* **Task statement**
What lines in the records below include the word "voor"? Return each one.

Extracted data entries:
▼

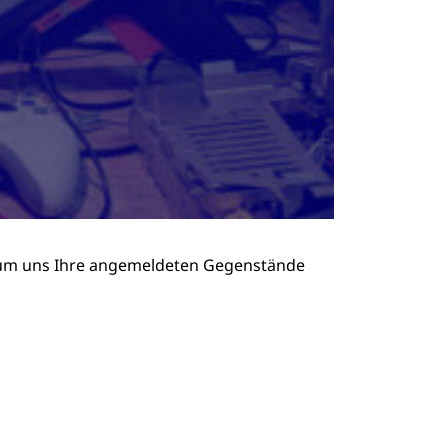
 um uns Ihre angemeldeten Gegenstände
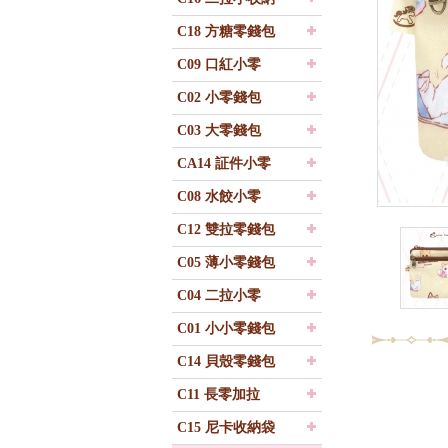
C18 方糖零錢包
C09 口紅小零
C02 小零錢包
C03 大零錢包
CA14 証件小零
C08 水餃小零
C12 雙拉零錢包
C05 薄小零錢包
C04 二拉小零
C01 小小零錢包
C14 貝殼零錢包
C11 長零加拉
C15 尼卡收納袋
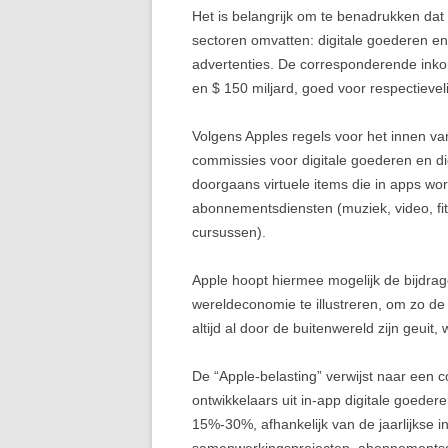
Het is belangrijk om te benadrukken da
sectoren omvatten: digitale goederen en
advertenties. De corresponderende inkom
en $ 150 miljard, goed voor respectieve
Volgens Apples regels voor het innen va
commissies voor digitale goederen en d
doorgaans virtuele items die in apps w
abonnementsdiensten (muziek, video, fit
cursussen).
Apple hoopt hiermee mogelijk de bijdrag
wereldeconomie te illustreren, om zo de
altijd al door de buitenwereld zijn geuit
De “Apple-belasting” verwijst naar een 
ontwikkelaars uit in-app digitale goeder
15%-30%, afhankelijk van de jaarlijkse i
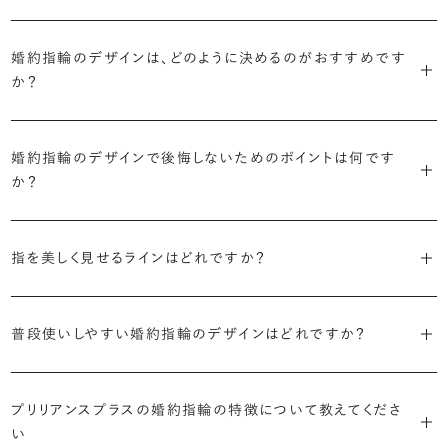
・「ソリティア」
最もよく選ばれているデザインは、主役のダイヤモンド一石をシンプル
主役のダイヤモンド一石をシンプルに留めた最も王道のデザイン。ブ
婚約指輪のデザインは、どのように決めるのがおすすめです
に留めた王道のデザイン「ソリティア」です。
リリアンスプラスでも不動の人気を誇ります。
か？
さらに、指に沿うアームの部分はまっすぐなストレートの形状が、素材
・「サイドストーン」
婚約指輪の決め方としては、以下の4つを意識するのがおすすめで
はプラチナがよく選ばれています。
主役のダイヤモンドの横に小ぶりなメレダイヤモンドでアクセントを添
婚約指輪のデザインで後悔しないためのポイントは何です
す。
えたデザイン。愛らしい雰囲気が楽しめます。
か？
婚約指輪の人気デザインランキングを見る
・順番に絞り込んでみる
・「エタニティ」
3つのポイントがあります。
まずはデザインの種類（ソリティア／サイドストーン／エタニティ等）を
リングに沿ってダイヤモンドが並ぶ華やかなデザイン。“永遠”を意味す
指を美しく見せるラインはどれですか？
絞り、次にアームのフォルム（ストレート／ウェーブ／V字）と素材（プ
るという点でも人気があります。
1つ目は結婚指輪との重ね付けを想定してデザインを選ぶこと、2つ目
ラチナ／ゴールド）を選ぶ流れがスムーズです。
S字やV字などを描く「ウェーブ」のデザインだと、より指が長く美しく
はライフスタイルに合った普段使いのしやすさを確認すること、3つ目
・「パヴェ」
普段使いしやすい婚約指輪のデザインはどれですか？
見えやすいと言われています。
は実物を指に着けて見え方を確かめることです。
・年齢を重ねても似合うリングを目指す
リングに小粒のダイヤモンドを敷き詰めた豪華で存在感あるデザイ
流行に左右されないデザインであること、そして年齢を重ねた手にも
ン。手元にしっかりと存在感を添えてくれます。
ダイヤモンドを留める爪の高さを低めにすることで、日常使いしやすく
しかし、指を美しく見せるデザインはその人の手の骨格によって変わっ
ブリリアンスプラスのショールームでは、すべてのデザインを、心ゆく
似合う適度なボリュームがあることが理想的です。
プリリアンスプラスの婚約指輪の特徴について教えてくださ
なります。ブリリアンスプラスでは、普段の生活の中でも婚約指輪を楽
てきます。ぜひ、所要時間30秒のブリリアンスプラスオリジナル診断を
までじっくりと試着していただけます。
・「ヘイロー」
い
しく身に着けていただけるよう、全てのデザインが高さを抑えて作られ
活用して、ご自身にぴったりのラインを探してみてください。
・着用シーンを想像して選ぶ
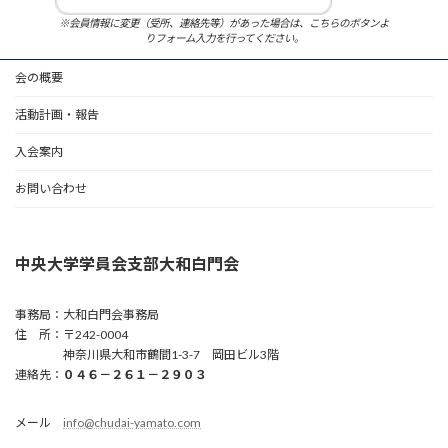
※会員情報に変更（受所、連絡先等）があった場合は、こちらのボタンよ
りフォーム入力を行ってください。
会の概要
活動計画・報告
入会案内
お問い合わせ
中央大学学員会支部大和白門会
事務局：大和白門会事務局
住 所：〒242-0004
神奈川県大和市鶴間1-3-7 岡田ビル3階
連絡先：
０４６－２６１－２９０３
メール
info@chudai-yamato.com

▲
▼

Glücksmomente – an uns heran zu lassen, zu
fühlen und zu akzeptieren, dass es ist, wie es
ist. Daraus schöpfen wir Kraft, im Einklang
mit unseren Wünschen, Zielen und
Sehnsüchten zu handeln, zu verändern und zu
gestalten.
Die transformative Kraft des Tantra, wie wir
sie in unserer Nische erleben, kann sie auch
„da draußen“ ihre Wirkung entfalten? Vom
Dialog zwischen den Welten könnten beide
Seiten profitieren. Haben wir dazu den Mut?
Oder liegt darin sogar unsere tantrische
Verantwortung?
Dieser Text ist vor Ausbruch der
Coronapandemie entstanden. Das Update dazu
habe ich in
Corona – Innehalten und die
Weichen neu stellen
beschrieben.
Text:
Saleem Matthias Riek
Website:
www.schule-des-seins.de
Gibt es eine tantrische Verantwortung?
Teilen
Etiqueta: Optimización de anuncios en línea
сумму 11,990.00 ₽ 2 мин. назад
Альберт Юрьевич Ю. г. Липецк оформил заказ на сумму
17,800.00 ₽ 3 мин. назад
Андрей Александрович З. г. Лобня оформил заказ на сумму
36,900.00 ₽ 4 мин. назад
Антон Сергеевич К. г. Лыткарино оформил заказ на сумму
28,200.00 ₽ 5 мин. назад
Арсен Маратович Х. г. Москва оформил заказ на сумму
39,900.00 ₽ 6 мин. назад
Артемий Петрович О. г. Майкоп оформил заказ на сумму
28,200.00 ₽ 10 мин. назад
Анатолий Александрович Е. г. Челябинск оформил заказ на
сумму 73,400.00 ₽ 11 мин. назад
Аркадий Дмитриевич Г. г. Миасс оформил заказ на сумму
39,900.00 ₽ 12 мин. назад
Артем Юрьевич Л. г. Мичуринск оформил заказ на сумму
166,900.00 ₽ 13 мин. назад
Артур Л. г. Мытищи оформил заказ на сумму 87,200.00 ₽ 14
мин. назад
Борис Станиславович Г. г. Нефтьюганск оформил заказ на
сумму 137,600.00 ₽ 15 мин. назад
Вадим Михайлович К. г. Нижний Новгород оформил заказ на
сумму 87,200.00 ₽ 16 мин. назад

▲
▼

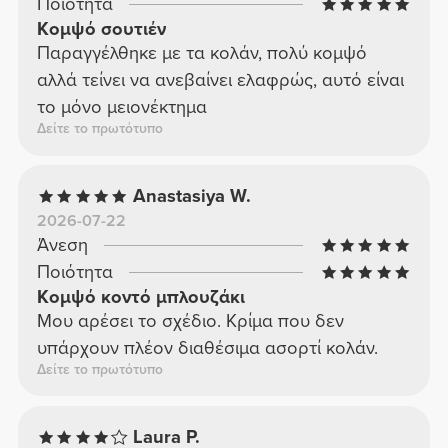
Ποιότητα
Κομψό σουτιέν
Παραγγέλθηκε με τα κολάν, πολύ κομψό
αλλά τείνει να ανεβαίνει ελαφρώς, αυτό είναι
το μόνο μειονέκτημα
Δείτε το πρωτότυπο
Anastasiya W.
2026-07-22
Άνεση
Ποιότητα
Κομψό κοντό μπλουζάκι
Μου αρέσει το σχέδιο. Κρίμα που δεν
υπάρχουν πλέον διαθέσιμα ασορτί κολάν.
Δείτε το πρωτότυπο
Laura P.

▲

* **Solution below**
en $ 150 miljard, goed voor respectieve
Volgens Apples regels voor het innen va
commissies voor digitale goederen en d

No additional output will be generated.